- _EXERCISE DETAILS_:
Copy the lines below without any change, from the line with "vos empenhar por" to the line with "pascal: para ele, o", including both of those lines.
Segment Start: MATERIAL PROVIDED
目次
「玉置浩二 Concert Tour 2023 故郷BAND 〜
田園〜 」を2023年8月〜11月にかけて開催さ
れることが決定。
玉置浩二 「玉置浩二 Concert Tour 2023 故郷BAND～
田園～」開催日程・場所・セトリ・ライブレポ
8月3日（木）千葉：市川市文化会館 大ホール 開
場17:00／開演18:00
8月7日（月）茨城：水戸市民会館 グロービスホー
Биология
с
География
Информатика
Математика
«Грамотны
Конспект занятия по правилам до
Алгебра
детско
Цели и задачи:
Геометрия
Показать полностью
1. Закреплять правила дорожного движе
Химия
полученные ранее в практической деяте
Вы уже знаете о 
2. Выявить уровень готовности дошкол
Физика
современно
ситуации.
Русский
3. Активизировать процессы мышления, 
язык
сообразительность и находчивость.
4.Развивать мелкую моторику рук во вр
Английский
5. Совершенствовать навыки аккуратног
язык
Segment End: MATERIAL PROVIDED
Segment Start: MATERIAL PROVIDED
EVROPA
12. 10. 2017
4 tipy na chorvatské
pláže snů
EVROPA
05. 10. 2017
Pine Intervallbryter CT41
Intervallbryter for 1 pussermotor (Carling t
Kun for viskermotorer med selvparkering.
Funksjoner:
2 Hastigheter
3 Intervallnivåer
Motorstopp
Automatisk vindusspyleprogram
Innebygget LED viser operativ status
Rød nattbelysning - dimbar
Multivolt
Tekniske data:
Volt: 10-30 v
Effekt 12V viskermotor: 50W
Segment End: MATERIAL PROVIDED
Segment Start: MATERIAL PROVIDED
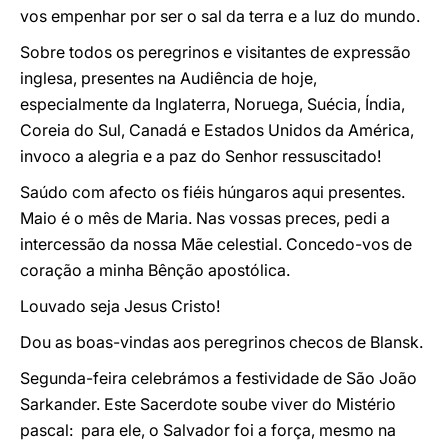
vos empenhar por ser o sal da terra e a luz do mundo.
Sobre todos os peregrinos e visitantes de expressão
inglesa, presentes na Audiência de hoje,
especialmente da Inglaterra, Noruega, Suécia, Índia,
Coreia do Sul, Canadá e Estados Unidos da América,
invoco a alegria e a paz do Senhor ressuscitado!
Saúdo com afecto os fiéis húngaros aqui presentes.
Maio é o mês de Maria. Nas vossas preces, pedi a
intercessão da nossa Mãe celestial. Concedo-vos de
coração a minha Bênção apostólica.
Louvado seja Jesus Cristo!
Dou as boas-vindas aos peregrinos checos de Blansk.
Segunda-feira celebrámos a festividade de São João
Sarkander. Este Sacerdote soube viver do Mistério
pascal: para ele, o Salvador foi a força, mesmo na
Segment End: MATERIAL PROVIDED
- _ANSWER TO THIS TASK_:
vos empenhar por ser o sal da terra e a luz do mundo.
Sobre todos os peregrinos e visitantes de expressão
inglesa, presentes na Audiência de hoje,
especialmente da Inglaterra, Noruega, Suécia, Índia,
Coreia do Sul, Canadá e Estados Unidos da América,
invoco a alegria e a paz do Senhor ressuscitado!
Saúdo com afecto os fiéis húngaros aqui presentes.
Maio é o mês de Maria. Nas vossas preces, pedi a
intercessão da nossa Mãe celestial. Concedo-vos de
coração a minha Bênção apostólica.
Louvado seja Jesus Cristo!
Dou as boas-vindas aos peregrinos checos de Blansk.
Segunda-feira celebrámos a festividade de São João
Sarkander. Este Sacerdote soube viver do Mistério
pascal: para ele, o Salvador foi a força, mesmo na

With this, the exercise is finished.